Can you print the entries below without any changes, starting with the line that contains "scientific name: Rhinella margaritifera" and going on through the line that contains "genus: Anchusa", with both of those lines included and no other lines?

Entries from a data collection

▼

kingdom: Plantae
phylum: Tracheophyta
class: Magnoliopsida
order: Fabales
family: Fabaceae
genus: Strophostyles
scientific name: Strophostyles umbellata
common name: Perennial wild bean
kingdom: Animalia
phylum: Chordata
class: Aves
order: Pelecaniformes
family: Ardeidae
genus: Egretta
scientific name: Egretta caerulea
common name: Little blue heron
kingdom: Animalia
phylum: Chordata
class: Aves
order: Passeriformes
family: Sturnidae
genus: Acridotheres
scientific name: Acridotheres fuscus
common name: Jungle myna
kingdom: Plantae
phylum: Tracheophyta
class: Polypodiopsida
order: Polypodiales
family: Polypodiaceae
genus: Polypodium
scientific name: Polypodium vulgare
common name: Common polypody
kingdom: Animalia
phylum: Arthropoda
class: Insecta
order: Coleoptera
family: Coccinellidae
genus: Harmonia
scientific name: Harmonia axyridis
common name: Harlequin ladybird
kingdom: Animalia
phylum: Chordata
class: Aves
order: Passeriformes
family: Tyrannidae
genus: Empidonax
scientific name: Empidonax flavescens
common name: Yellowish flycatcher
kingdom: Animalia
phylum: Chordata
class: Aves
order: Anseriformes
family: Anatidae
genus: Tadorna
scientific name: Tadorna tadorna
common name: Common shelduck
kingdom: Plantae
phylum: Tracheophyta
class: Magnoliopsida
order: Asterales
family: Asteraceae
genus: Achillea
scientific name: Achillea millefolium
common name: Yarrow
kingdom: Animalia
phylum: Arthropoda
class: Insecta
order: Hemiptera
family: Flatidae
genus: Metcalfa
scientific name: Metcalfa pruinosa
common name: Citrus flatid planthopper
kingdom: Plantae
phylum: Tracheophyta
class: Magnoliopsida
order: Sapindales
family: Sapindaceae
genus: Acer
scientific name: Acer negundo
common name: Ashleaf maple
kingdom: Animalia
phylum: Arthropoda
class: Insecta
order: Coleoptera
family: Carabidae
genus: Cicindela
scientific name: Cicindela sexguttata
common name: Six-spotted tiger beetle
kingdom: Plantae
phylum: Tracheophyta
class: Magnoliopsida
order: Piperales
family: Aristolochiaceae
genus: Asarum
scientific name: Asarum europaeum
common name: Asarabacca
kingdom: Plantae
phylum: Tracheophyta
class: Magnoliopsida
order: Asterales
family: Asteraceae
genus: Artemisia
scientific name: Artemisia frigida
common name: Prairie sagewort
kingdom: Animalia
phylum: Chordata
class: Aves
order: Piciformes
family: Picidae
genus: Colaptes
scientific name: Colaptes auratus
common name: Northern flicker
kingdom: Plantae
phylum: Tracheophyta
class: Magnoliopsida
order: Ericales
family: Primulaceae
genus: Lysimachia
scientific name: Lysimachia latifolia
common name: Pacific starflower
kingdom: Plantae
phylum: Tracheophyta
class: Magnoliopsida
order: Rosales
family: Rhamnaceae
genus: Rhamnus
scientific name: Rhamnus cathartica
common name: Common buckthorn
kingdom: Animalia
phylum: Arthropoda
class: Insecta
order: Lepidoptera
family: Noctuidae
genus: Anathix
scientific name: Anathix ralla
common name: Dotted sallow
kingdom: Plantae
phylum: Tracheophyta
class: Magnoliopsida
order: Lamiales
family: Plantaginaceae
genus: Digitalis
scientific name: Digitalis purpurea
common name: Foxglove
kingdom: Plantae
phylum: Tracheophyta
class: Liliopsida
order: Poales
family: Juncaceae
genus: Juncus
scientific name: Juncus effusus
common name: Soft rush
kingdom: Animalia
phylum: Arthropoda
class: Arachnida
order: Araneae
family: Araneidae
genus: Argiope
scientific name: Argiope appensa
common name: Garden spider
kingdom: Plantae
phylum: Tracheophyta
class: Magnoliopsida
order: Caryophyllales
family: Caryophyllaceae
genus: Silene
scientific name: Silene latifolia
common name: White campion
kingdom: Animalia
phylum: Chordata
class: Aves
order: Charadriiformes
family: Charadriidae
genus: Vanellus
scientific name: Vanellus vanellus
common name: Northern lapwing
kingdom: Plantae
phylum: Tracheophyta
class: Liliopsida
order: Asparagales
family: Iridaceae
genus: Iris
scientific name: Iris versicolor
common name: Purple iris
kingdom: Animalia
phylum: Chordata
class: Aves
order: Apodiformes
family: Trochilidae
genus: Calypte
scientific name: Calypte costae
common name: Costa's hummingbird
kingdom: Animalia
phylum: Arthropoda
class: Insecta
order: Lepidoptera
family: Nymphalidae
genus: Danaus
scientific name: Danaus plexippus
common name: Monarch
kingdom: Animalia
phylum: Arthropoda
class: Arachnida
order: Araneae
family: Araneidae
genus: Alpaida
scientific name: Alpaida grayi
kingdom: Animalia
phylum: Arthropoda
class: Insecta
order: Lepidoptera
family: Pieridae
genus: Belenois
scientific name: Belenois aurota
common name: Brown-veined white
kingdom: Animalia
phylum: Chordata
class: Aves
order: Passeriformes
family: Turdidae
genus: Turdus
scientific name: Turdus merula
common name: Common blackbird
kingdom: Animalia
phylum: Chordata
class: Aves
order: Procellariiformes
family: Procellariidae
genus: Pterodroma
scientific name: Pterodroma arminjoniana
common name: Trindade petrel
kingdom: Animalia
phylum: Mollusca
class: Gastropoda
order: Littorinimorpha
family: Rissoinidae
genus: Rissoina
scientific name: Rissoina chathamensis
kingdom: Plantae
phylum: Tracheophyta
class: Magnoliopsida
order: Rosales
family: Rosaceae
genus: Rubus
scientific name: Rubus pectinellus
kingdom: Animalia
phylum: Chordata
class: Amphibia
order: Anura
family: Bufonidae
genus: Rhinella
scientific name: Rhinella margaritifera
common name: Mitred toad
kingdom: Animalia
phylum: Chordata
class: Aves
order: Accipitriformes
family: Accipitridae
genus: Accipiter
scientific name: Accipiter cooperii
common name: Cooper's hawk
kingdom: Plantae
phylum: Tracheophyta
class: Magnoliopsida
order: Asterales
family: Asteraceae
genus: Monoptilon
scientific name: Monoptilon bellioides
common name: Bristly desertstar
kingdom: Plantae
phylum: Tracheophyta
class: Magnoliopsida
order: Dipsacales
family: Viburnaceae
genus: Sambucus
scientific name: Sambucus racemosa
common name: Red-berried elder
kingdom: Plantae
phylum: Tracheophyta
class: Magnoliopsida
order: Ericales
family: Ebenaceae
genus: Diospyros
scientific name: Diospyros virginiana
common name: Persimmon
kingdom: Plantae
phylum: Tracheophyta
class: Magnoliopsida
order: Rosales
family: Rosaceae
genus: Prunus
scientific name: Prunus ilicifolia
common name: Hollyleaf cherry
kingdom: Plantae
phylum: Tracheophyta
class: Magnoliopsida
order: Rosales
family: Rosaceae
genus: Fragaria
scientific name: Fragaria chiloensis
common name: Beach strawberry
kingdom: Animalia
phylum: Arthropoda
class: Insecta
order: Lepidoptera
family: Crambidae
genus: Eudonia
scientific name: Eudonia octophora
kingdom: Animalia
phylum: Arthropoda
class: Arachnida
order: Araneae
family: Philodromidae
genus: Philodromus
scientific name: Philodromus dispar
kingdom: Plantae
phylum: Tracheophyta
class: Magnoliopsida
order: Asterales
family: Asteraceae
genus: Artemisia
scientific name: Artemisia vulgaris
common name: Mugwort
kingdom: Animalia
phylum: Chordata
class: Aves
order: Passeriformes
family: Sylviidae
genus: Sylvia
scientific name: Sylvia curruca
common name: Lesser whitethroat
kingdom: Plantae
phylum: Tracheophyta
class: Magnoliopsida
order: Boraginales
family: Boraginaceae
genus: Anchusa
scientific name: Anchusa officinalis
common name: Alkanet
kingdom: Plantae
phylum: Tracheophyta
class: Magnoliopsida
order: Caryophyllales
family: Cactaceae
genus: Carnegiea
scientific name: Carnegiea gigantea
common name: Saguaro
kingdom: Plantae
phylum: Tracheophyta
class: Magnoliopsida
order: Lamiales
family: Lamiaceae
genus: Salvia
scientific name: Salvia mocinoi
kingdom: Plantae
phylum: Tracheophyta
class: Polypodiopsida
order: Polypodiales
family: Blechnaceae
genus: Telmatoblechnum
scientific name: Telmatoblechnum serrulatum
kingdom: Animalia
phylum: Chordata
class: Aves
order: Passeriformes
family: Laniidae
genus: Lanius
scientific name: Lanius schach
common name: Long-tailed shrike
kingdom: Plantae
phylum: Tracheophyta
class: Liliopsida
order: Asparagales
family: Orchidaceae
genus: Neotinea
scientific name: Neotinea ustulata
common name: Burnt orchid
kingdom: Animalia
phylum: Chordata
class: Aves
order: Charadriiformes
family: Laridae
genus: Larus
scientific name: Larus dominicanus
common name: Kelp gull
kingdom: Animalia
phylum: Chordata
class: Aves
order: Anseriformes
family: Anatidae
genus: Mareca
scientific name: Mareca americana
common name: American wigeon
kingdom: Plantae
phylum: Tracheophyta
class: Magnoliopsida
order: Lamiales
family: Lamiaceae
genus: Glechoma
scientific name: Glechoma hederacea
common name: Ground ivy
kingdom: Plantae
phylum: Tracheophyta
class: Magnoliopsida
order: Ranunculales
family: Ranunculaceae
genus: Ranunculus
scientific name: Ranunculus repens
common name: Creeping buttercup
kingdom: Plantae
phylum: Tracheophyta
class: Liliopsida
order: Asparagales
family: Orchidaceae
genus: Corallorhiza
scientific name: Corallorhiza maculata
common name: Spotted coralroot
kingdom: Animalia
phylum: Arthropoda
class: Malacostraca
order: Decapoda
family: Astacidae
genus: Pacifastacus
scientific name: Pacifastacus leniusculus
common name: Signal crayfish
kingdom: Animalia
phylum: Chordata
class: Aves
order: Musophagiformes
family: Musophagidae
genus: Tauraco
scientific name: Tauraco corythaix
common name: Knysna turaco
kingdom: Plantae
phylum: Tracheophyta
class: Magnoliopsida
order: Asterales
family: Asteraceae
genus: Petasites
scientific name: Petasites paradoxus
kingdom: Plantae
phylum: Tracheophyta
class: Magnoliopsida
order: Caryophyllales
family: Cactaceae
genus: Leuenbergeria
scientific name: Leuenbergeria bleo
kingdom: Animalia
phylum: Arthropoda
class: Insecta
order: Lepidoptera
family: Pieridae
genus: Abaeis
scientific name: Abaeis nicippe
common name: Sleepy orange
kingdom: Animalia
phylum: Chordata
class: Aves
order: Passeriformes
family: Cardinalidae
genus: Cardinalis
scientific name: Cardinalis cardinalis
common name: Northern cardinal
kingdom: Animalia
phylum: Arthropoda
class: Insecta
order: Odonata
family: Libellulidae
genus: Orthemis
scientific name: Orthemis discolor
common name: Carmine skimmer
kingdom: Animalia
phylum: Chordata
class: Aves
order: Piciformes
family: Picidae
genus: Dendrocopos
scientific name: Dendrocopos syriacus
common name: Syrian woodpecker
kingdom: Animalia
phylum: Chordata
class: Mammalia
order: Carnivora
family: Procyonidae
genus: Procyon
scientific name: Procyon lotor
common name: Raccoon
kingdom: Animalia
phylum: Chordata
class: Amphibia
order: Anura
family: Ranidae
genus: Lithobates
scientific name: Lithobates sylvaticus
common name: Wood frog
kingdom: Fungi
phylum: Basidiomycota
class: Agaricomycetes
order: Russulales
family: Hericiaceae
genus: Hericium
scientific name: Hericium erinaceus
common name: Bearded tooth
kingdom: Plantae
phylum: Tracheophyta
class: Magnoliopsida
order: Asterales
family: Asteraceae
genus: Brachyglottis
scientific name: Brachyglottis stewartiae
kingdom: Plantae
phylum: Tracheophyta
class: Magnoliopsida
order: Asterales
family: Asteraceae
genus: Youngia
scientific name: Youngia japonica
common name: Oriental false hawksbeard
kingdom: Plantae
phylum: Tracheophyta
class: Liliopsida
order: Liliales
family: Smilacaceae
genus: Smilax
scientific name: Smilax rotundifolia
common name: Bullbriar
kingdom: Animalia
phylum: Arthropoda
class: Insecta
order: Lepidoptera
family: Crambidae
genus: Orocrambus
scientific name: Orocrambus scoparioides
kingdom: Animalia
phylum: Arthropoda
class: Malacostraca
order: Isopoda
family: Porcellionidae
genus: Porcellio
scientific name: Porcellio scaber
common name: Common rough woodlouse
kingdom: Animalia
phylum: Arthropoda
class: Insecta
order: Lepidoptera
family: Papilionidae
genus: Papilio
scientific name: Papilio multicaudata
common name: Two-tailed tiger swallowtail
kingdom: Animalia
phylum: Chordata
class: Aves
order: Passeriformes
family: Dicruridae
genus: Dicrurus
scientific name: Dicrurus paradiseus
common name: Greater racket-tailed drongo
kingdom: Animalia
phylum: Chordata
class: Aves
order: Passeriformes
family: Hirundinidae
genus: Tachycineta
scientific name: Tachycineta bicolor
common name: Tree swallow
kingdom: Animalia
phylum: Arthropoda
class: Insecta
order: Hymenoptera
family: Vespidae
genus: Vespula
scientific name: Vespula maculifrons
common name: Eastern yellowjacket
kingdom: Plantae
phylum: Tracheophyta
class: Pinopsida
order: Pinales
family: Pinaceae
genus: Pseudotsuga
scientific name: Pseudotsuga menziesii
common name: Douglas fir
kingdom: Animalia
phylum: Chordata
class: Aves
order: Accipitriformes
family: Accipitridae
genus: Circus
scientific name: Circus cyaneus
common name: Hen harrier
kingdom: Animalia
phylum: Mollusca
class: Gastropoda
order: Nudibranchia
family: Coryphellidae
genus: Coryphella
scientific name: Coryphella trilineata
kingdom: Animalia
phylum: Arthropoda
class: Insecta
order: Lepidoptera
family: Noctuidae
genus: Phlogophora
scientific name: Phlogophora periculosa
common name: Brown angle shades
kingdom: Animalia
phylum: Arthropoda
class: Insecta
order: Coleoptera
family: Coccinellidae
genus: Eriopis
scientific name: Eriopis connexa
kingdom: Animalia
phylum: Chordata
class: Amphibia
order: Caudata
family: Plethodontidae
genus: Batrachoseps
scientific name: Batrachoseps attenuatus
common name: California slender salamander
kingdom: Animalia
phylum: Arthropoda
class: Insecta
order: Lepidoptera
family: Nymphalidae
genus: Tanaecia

▲

[WRITTEN RESPONSE]:
scientific name: Rhinella margaritifera
common name: Mitred toad
kingdom: Animalia
phylum: Chordata
class: Aves
order: Accipitriformes
family: Accipitridae
genus: Accipiter
scientific name: Accipiter cooperii
common name: Cooper's hawk
kingdom: Plantae
phylum: Tracheophyta
class: Magnoliopsida
order: Asterales
family: Asteraceae
genus: Monoptilon
scientific name: Monoptilon bellioides
common name: Bristly desertstar
kingdom: Plantae
phylum: Tracheophyta
class: Magnoliopsida
order: Dipsacales
family: Viburnaceae
genus: Sambucus
scientific name: Sambucus racemosa
common name: Red-berried elder
kingdom: Plantae
phylum: Tracheophyta
class: Magnoliopsida
order: Ericales
family: Ebenaceae
genus: Diospyros
scientific name: Diospyros virginiana
common name: Persimmon
kingdom: Plantae
phylum: Tracheophyta
class: Magnoliopsida
order: Rosales
family: Rosaceae
genus: Prunus
scientific name: Prunus ilicifolia
common name: Hollyleaf cherry
kingdom: Plantae
phylum: Tracheophyta
class: Magnoliopsida
order: Rosales
family: Rosaceae
genus: Fragaria
scientific name: Fragaria chiloensis
common name: Beach strawberry
kingdom: Animalia
phylum: Arthropoda
class: Insecta
order: Lepidoptera
family: Crambidae
genus: Eudonia
scientific name: Eudonia octophora
kingdom: Animalia
phylum: Arthropoda
class: Arachnida
order: Araneae
family: Philodromidae
genus: Philodromus
scientific name: Philodromus dispar
kingdom: Plantae
phylum: Tracheophyta
class: Magnoliopsida
order: Asterales
family: Asteraceae
genus: Artemisia
scientific name: Artemisia vulgaris
common name: Mugwort
kingdom: Animalia
phylum: Chordata
class: Aves
order: Passeriformes
family: Sylviidae
genus: Sylvia
scientific name: Sylvia curruca
common name: Lesser whitethroat
kingdom: Plantae
phylum: Tracheophyta
class: Magnoliopsida
order: Boraginales
family: Boraginaceae
genus: Anchusa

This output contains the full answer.